High school classrooms were NEVER for learning … but they could be.

[10 min read]

Important first question: where did the high school classroom come from?

It’s important to remember that the high school classroom essentially didn’t exist until the 20th century. It is in fact a ‘new’ idea / experiment. For example, In 1910, only 18% of US 15- to 18-year-olds were enrolled in a high school and just 9% of all American 18-year-olds graduated. In New Zealand, where I live, we only made high school compulsory for 15 year-olds in 1944! My dad was born in the 40s and so high school in NZ is only as old as my parents!

High school’s ‘Sliding doors’ moment ⬅️➡️

The film Sliding Doors presents the butterfly effect in regards to the significant impact small moments can have on the future.
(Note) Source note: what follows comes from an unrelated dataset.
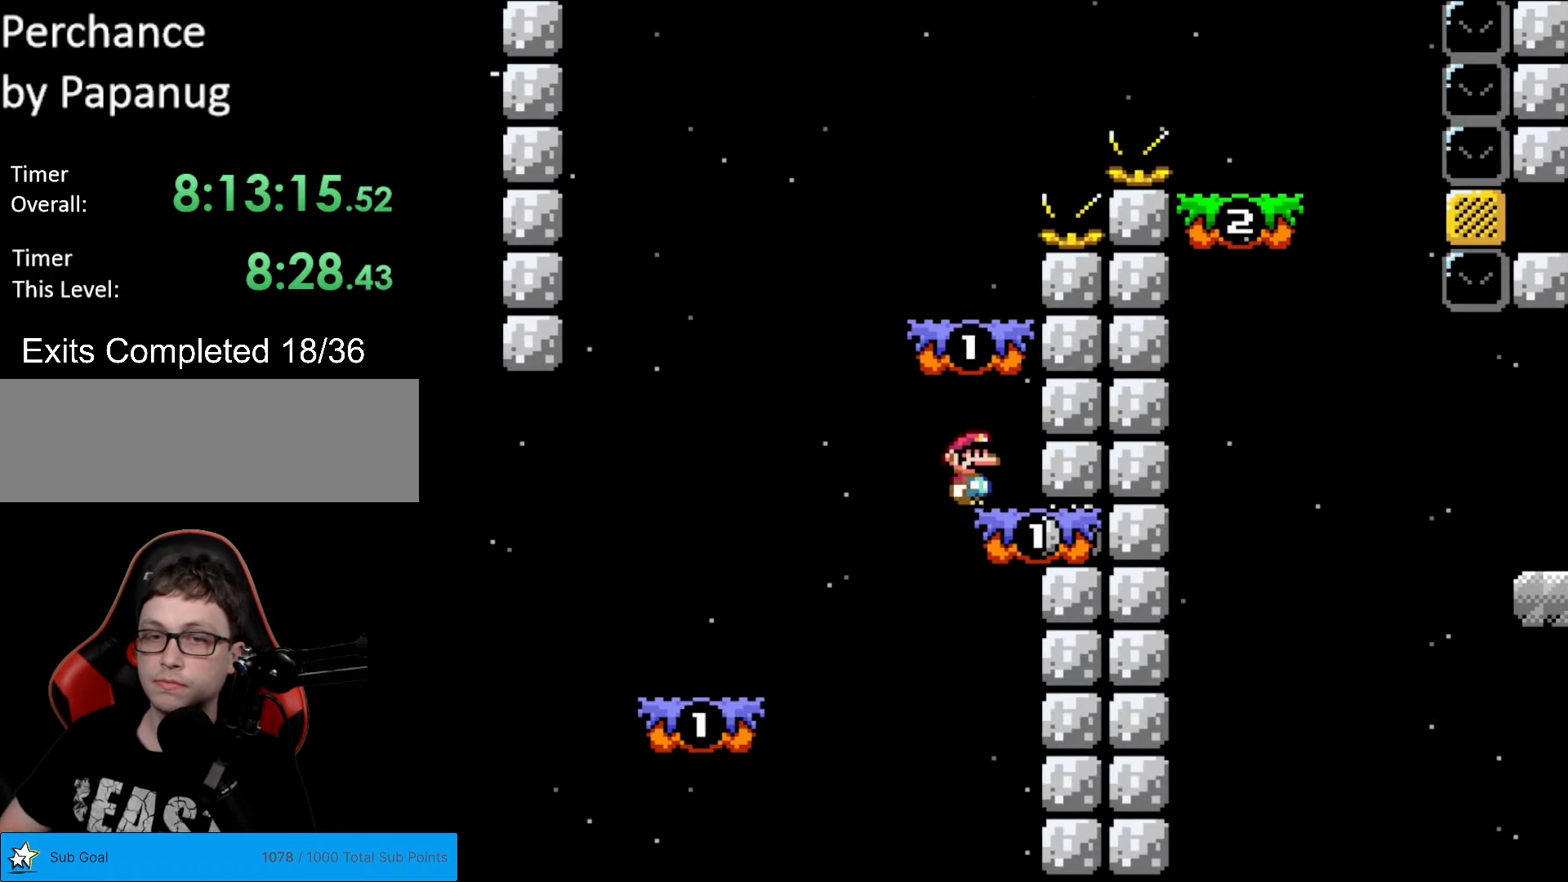
{"buttons": ["B", "Y", "DPAD_RIGHT"], "events": [[18, "DPAD_RIGHT", "up"], [52, "DPAD_LEFT", "down"], [122, "B", "down"], [280, "B", "up"], [315, "DPAD_LEFT", "up"], [350, "DPAD_RIGHT", "down"], [472, "B", "down"]]}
Whether one makes it through the doors or not, whether one turns right or left can have huge ramifications. The first two decades of 20th century education thinking resulted in one of these moments. In this case, the ‘junction’ presented two paths. Turning right towards Administrative progressivism (Edward Thorndike etc.) and turning left led to pedagogical progressivism (Dewey etc.). Society turned right, away from pedagogy and towards an educational purpose driven to categorise its people … but why?

➡️ We turned right and let Nazi-style thinking design your high school

Eugenics is the theory that twists the real science of genetics into ideas of superior and inferior gene pools. It’s important to recognise that eugenics drove political and industrial leadership’s thinking across the world during this foundation period of high school education. Between 1900 and 1932, every American President, Winston Churchill, Adolf Hitler(no need for a link), Edward Thorndike (the ‘father of modern schooling’) and many other influential leaders around the world were members of eugenic societies.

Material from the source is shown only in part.